Mental Health
(Courtesy of the contributors to the MDU online casefile)
Most mental health patients are voluntary. Mental health legislation concerns patients refusing to enter hospital or take medication as their doctor requires. It allows the doctor to override a patient’s refusal and force medication upon him.
A patient cannot be detained under this legislation and forced to take medicine, however irrational the decision is, if the *only* reason for detention is to force treatment. Eg: a woman who is 39 weeks pregnant who has been advised that she must have a caesarian or she and the baby will die can legally refuse all treatment.

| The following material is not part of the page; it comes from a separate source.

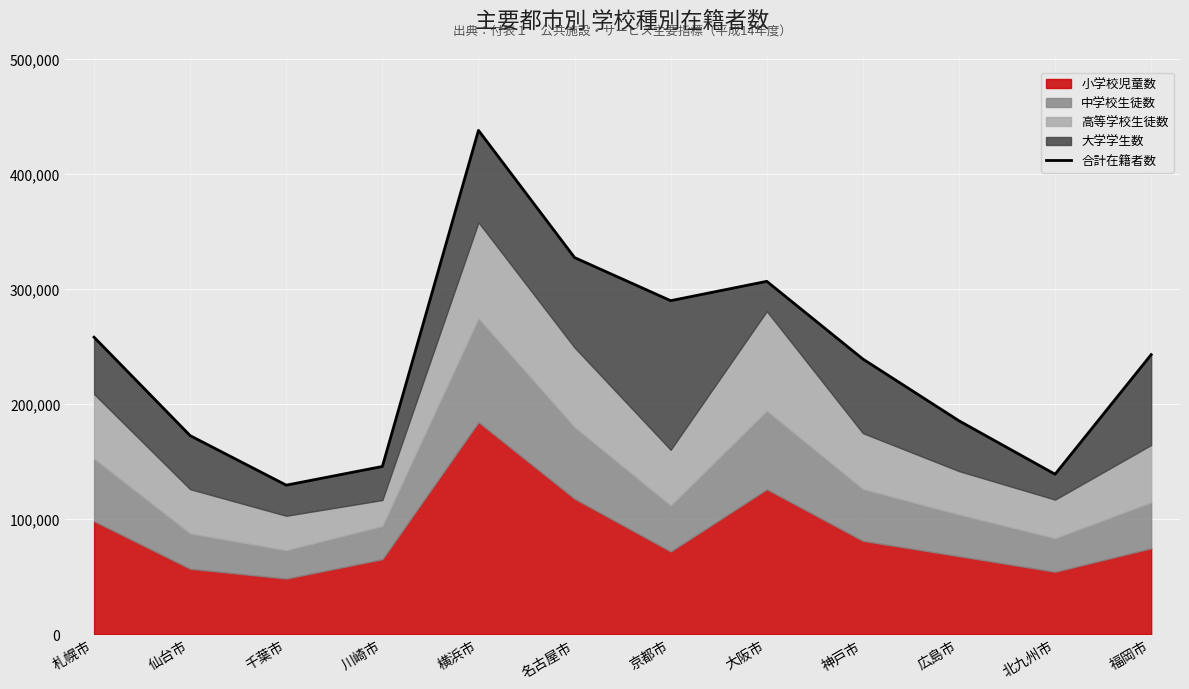

The chart shows a value of 139059 at 北九州市. True or false?

True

If a doctor does treat, he may be charged with assault, battery and trespass to the person.
Exemptions under 1983 legislation
It is essential that people should not be detained under the legislation solely on account of their misuse of drugs or alcohol, committing disorderly acts, sexual behaviour, sexual identity, or for cultural, religious or political beliefs. These exclusions are important protections. Examples abound of discrimination, prejudice and ignorance by clinicians; with 44 per cent more black people sectioned than white there are clearly problems.

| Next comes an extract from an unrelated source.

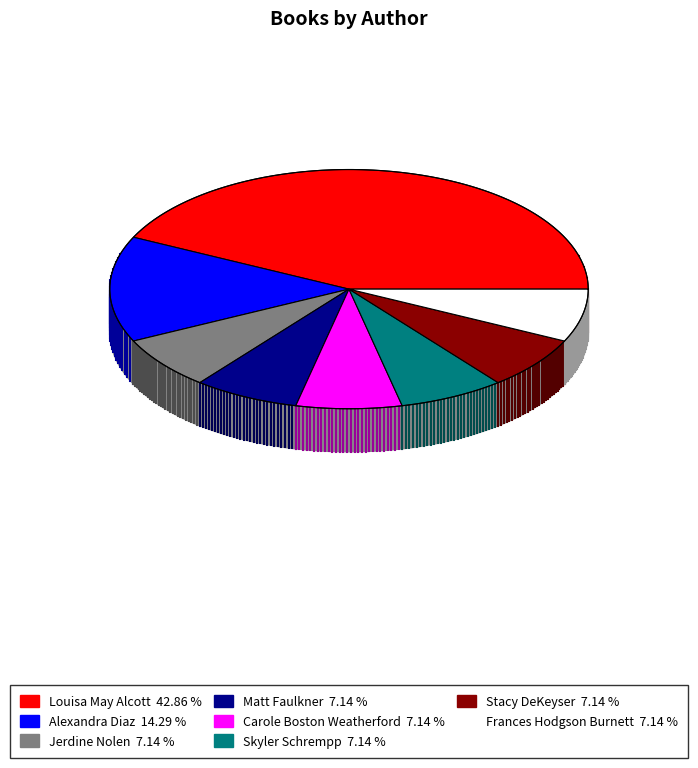

How many slices are in this pie chart?

8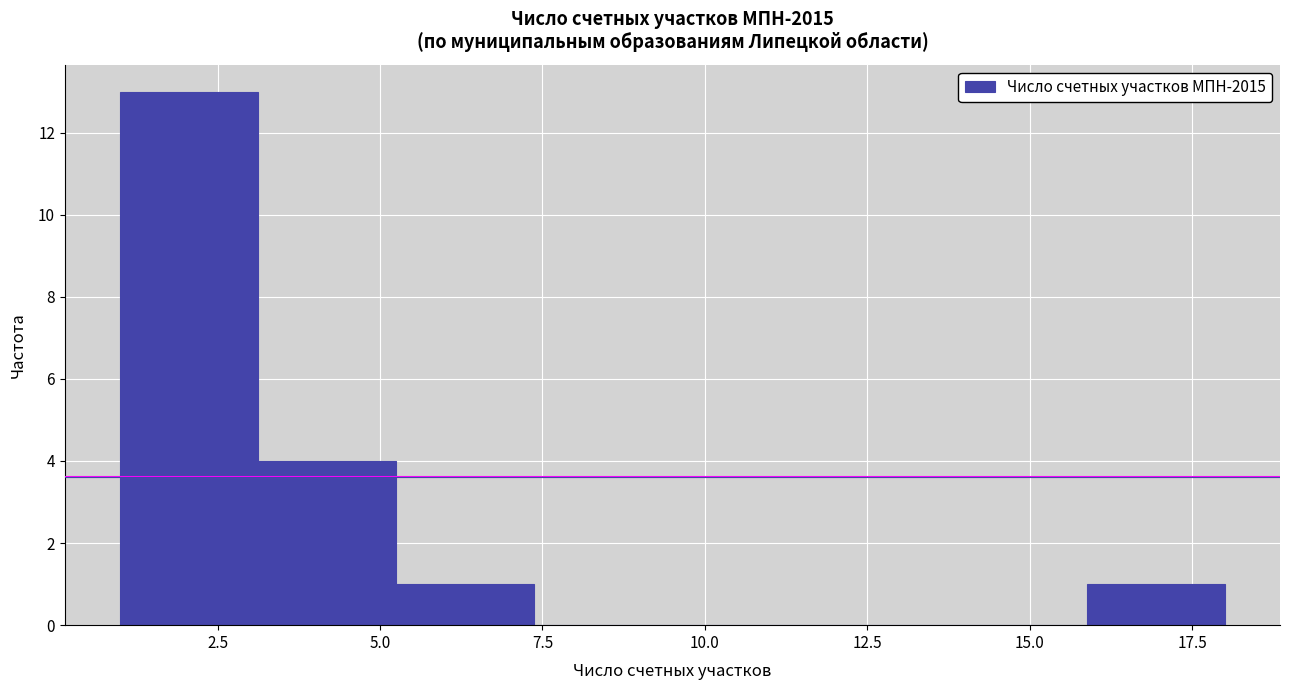

Which range on the x-axis has the tallest bar?

1.0 to 3.0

What options does the state have for mentally ill people who may pose a threat to themselves or others?
Sectioning (Compulsory detention for the purpose of treatment)
Under 1983 legislation a person can only be confined for medication against their will if their condition satisfies the criterion of medical 'treatability' it is alleged that this is often interpreted to mean 'cure' leading to dangerous people being released into the community. the government wishes to change this to if ‘appropriate treatment’ is available to them the lords believes that this is a dangerous catch-all
Although the average compulsory stay in hospital is three-and-a-half months, some patients have been detained for decades, and there are mistakes and abuses;
Released Under Supervision (Community Treatment Orders, CTOs)
Under the 1983 Act, patients are only discharged under supervision if there is ‘substantial risk of serious harm to the health or safety of the patient or the safety of other persons, or of the patient being seriously exploited’.
Negative Consequences of Sectioning (PB)
Detention for any patient often has significant ill-effects. Once detained, patients can lose their job and their accommodation, and employers prefer to take on staff who have served time for criminal acts than to employ people who have been sectioned. The insecurity that this brings is not conducive to recovery — added reason for detention to be used only when really necessary
Fear of sectioning is also a massive disincentive to seek treatment: Fear of compulsory treatment is so severe that it keeps many patients away from mental health services; by the time they do access them they are often more seriously ill and potentially more dangerous to themselves and to others. Early intervention works, and is demonstrated unambiguously by the evidence base; the Joint Parliamentary Scrutiny Committee Report Vol. 3 confirms this.
Compulsion also alters the theraputic relationship between clinition and patient - the evidence shows that it is the effectiveness of this relationship, not compulsion, that is the key to improving recovery for patients with mental health problems.